* Document segment
===

This newspaper has been critical in the past of judicial decisions, but there is always the rider that they know more about the offending, and the defendant's response, than those who rely on what is reported by the media. But even if this appears to be an extreme example of giving unwarranted weight to the potential effects of a conviction on a young person's career, it is far from unique.
As usual, however, a few facts wouldn't go amiss.
At the time of these assaults Filipo was a 17-year-old schoolboy. He was not contracted to the Wellington Rugby Union or anyone else.
He was not a professional rugby player, and his actions cannot be judged as though he were. If he had been about to embark upon studies to become a dentist, would dentistry have been tarnished as some people believe rugby has been?
The Wellington union stands accused of condoning this sort of behaviour, not least for offering the court a reference in support of Filipo at sentencing, and declaring that it did not intend to write him off.
His contract was subsequently torn up, although that seems to have been the result of an approach by the boy himself and the players' union.

===

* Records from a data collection
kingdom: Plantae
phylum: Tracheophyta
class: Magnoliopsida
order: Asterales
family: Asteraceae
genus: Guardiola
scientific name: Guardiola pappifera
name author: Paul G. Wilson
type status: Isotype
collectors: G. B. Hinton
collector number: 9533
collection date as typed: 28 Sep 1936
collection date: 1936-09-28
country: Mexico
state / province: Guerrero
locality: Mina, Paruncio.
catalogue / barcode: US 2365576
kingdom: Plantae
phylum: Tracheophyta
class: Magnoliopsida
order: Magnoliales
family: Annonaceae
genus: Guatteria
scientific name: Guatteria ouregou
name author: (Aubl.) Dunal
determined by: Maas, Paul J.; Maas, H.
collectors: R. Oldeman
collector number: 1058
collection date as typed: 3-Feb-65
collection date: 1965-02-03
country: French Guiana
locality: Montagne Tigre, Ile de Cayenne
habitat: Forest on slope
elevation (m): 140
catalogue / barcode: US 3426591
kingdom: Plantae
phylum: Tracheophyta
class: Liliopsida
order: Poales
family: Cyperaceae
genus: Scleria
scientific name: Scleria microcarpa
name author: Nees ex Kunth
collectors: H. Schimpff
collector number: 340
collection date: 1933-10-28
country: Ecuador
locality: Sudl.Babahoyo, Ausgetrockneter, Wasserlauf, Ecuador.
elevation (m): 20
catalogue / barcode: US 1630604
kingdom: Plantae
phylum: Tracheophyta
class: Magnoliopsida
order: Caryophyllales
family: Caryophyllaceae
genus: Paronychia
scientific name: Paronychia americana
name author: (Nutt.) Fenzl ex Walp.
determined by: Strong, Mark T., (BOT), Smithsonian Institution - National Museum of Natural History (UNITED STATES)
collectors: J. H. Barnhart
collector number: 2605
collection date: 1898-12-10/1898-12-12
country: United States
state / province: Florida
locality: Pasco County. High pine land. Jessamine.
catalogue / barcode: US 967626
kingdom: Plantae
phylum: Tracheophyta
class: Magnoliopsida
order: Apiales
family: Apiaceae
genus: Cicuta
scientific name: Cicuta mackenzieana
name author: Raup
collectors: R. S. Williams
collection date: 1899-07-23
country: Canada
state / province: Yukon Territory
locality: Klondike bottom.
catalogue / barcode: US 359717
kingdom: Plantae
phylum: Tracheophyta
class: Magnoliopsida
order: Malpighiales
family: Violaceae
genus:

===

* What to do
Rewrite the part of the text on the Filipo case starting at "This newspaper has" and ending at "or anyone else.", with "schoolboy" changed to "student".

* The completed task
This newspaper has been critical in the past of judicial decisions, but there is always the rider that they know more about the offending, and the defendant's response, than those who rely on what is reported by the media. But even if this appears to be an extreme example of giving unwarranted weight to the potential effects of a conviction on a young person's career, it is far from unique.
As usual, however, a few facts wouldn't go amiss.
At the time of these assaults Filipo was a 17-year-old student. He was not contracted to the Wellington Rugby Union or anyone else.